On Christmas Day It Happened So

Having talked at great length a fortnight ago about English folk tales of a vengeful Jesus (which were usually derived from a combination of old Saxon mythology, and just the everyday harsh realities of medieval peasant life), today it's worth having a look at the king of them all.

The origin of On Christmas Day It Happened So is very unclear, but it's persisted as a carol into modern times in the West Midlands, partly kept alive by gypsies in Shropshire and Herefordshire. The story is simple and brutal: a poverty-stricken farmer is ploughing a frozen meadow on Christmas Day in desperation to support his starving family. Along comes Jesus (who obviously enjoys a good walk through a frozen meadow in the West Midlands on his birthday) and enquires what's occurring. The farmer gives him the basic lowdown - poverty, famine, impending homelessness - and waits for a bit of Christian kindness.

Sadly but inevitably, he hasn't encountered the Biblical Jesus who conjures up magical feasts for the poor. Instead, this is Jesus the Saxon Bastard, fresh from drowning rich boys in The Bitter Withy, who doesn't take kindly to peasants trying to eke out a miserable existence on his birthday. He opens the ground up, sends the farmer toppling down to Hell, and then leaves the bloke's wife and children to starve in the street. As you've probably gathered, this isn't a song that invites much chuntering about angels or singing "fa la la" for no reason. This is religion at its most nasty and vicious (or "medieval", as it's better known).

All of which is a roundabout way of wishing everyone a merry Christmas; enjoy your food, and whatever you do, don't go near your plough today.
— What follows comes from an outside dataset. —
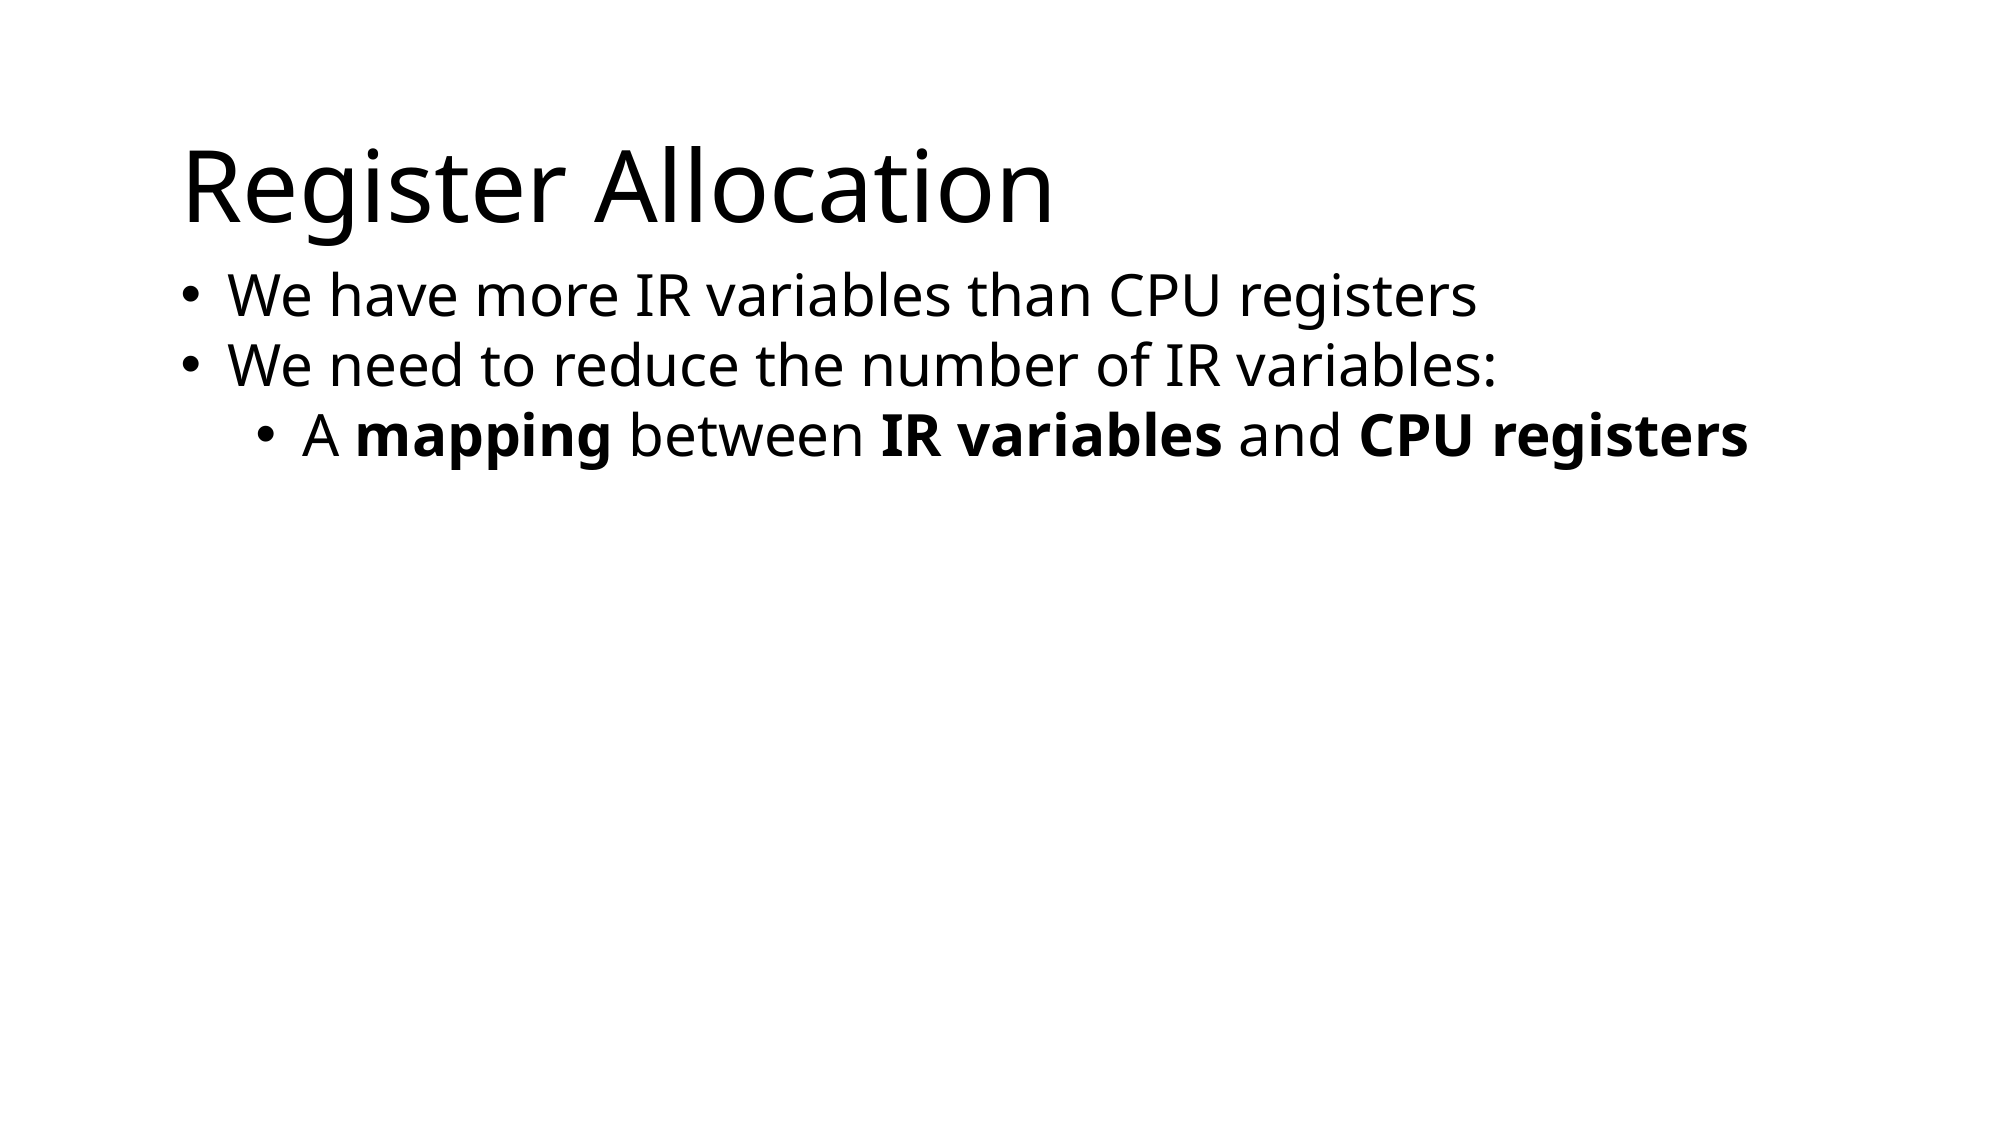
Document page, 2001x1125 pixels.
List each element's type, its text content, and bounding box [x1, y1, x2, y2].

Jesus is in a funny mood.


On Christmas Day it happened so
Down in the meadow for to plough,
As he was ploughing all on so fast
Up stepped sweet Jesus himself at last.

"Oh man, oh man, why do you plough
So hard upon Our Lord's birthday?"
The farmer answered him with great speed,
"For to plough this day I have got need."

His arms did quaver through and through,
His arms did quaver, he could not plough.
The ground did open and lose him in
Before he could repent of sin.

His wife and children's out of place,
His beasts and cattle almost lost.
His beasts and cattle they die away
For ploughing on Old Christmas day.
His beasts and cattle they die away
For ploughing on Our Lord's birthday.